Otimização da Coleta
Ainda com relação à aférese
terapêutica, é importante frisar
que a experiencia do setor (basicamente em coleta
de células tronco hematopoética
em crianças e adolescentes, tanto na coleta
de doação autóloga, quanto
de doadores alogênicos) tem sido bastante
satisfatória, pois aumentando a duração
do procedimento, foi possível reduzir o
número de procedimentos para cada paciente.
Antes, usando outro equipamento, o setor tinha
dificuldade para fazer a coleta dessa forma. Agora,
não. “Tanto que, com os
transplantes desse coleta, não temos problemas
de pega nem de quantidade de células”,
afirma a Dra. Mônica. Na coleta de granulócitos,
segundo ela, o rendimento também é
muito bom. “Aliás, convém
lembrar que somos um dos poucos serviços
que faz isso, e fazemos por que temos muitos pacientes
pediátricos com infecções
graves, que precisam, além do uso de antiobióticos,
da infusão de granulócitos. E quando
o rendimento da coleta de doadores saudáveis
é bom, passamos a ter mais um arsenal de
tratamento para os pacientes”, finaliza
a médica.
A Dra. Mônica, que esteve à frente
da criação do Banco de Sangue do
Boldrini, conta que, no passado, o setor tinha
uma média de 300 doadores / mês.
De 2004 para cá, entretanto, houve um aumento
progresivo de atendimentos hemato-oncológicos,
e desde 2005, um grande afluxo de pacientes portadores
de leucemia melóide aguda, o que gerou
um aumento no número de transfusões.
“Isto se ref letiu no aumento
da nossa capacidade de atendimento, e passamos
a precisar de aproximadamente 800 doadores / mês”,
diz ela, assinalando que a utilização
da Cobe Spectra ajudou a contornar essa situação.

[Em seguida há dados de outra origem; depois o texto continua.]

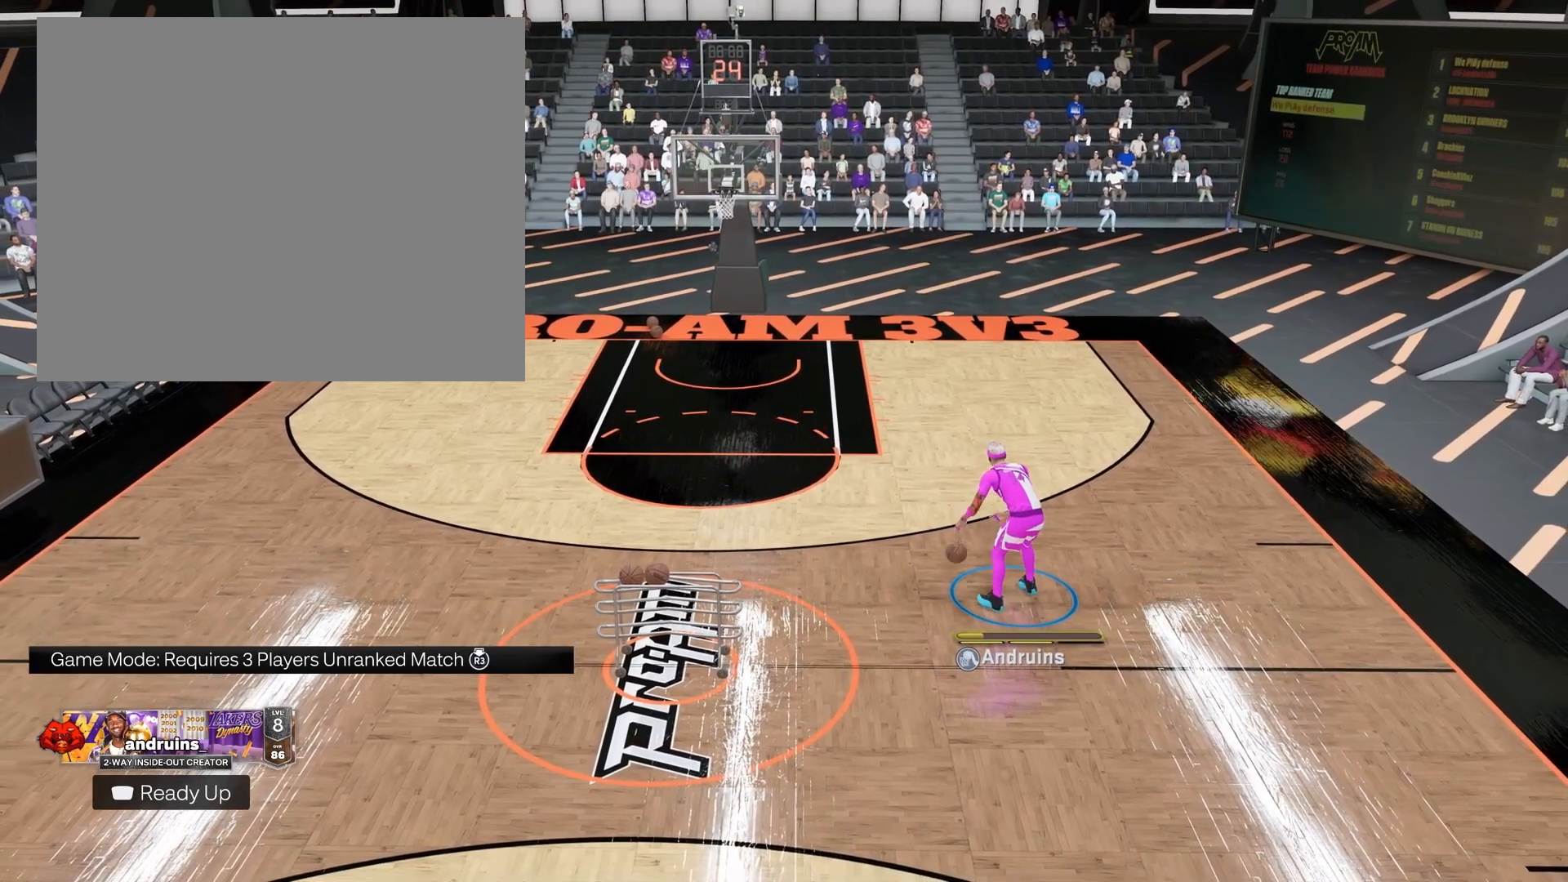
{"buttons": [], "left_stick": "center", "right_stick": "center", "events": []}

“ Como cerca de 60% dos procedimentos eram
duplos – um único doador gerando
duas aféresis de plaquetas -, conseguimos,
por certo, manter a qualidade do serviço,
mesmo não contando um número maior
de doadores”, afirma a médica. Na
avaliação dela, a parceria do Banco
de Sangue com a Gambro sempre foi
muito boa e deve prosseguir. “Para nós,
é muito importante ter um serviço
que alie rendimento e custo, e com o equipamento
da Gambro, que é de alta tecnologia, conseguimos
isso, Com ele em operação, não
precisaremos dar um salto tão grande no
número de doadores, o que nos permitirá
readequar o serviço de maneira gradual”.